** Supplied information follows **

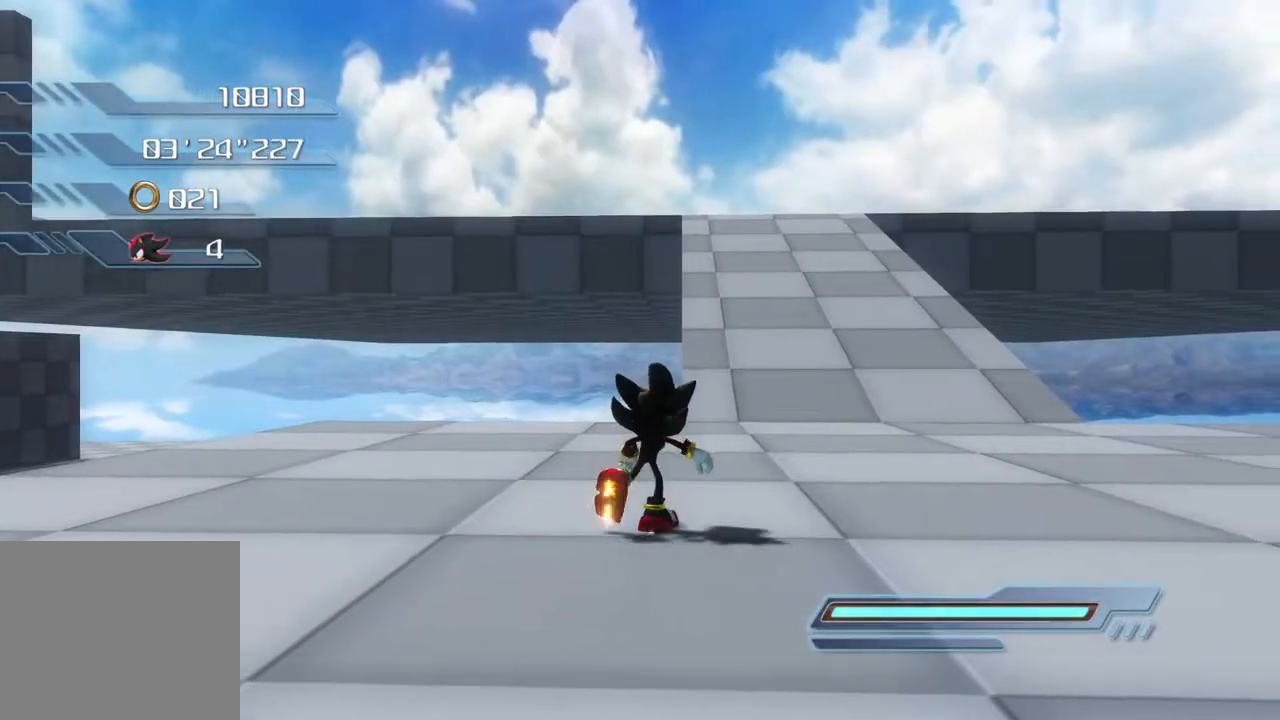
{"buttons": [], "left_stick": "up", "right_stick": "center", "events": [[384, "left_stick", "up"]]}
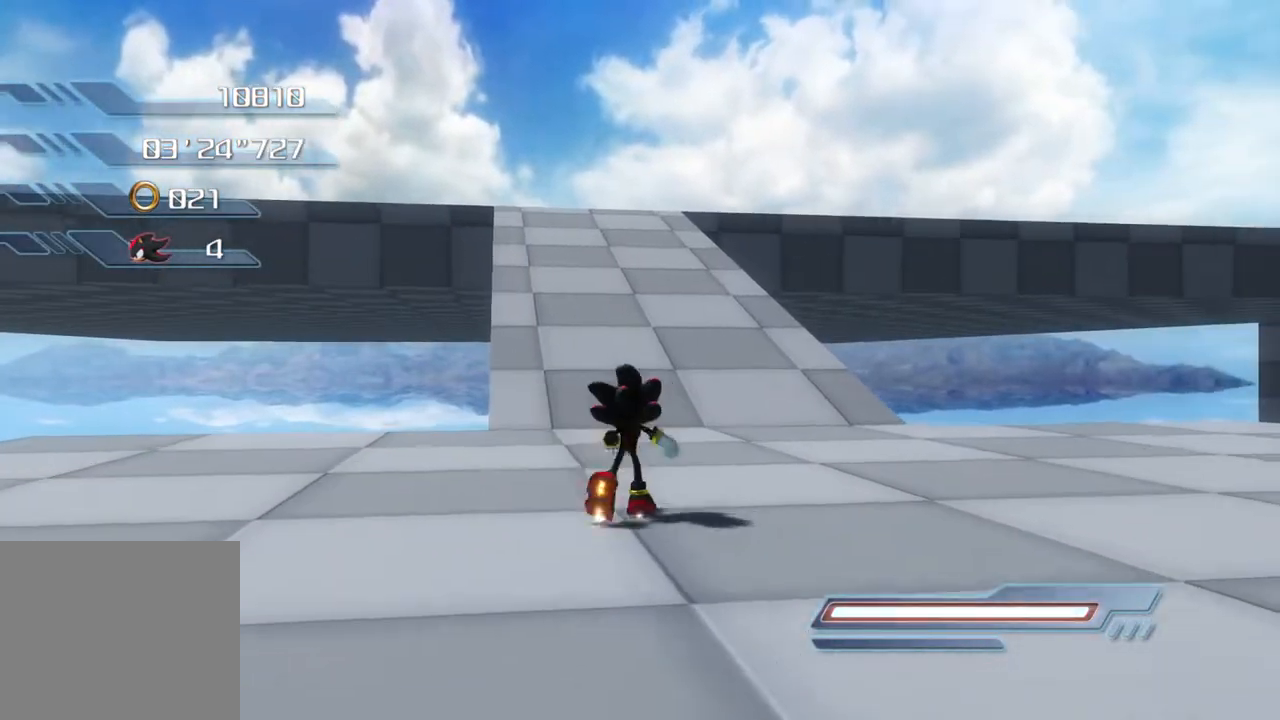
{"buttons": [], "left_stick": "up", "right_stick": "center", "events": [[84, "SQUARE", "down"], [151, "SQUARE", "up"], [217, "SQUARE", "down"], [318, "SQUARE", "up"]]}
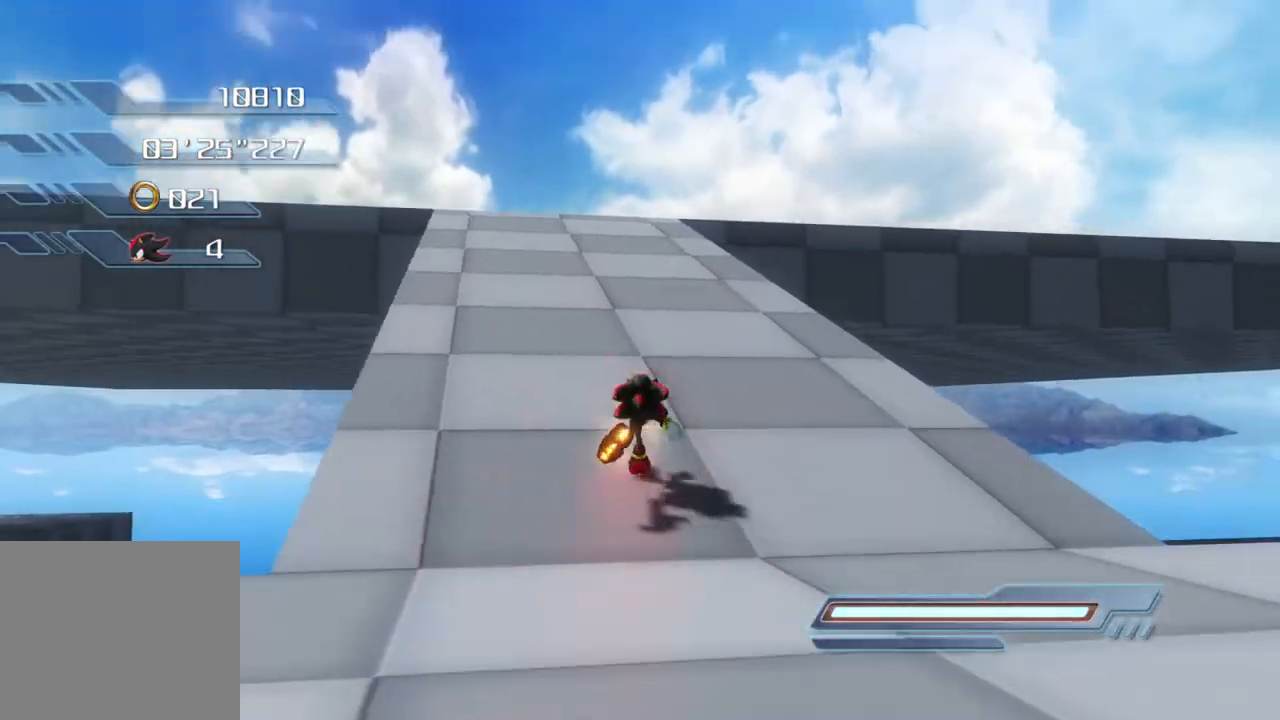
{"buttons": [], "left_stick": "up", "right_stick": "center", "events": []}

** End of Supplied information **

== Description of the task ==
Every line of the listing is to be repeated exactly, and the pictures are to be dropped.

== Response to this exercise ==
{"buttons": [], "left_stick": "up", "right_stick": "center", "events": [[384, "left_stick", "up"]]}
{"buttons": [], "left_stick": "up", "right_stick": "center", "events": [[84, "SQUARE", "down"], [151, "SQUARE", "up"], [217, "SQUARE", "down"], [318, "SQUARE", "up"]]}
{"buttons": [], "left_stick": "up", "right_stick": "center", "events": []}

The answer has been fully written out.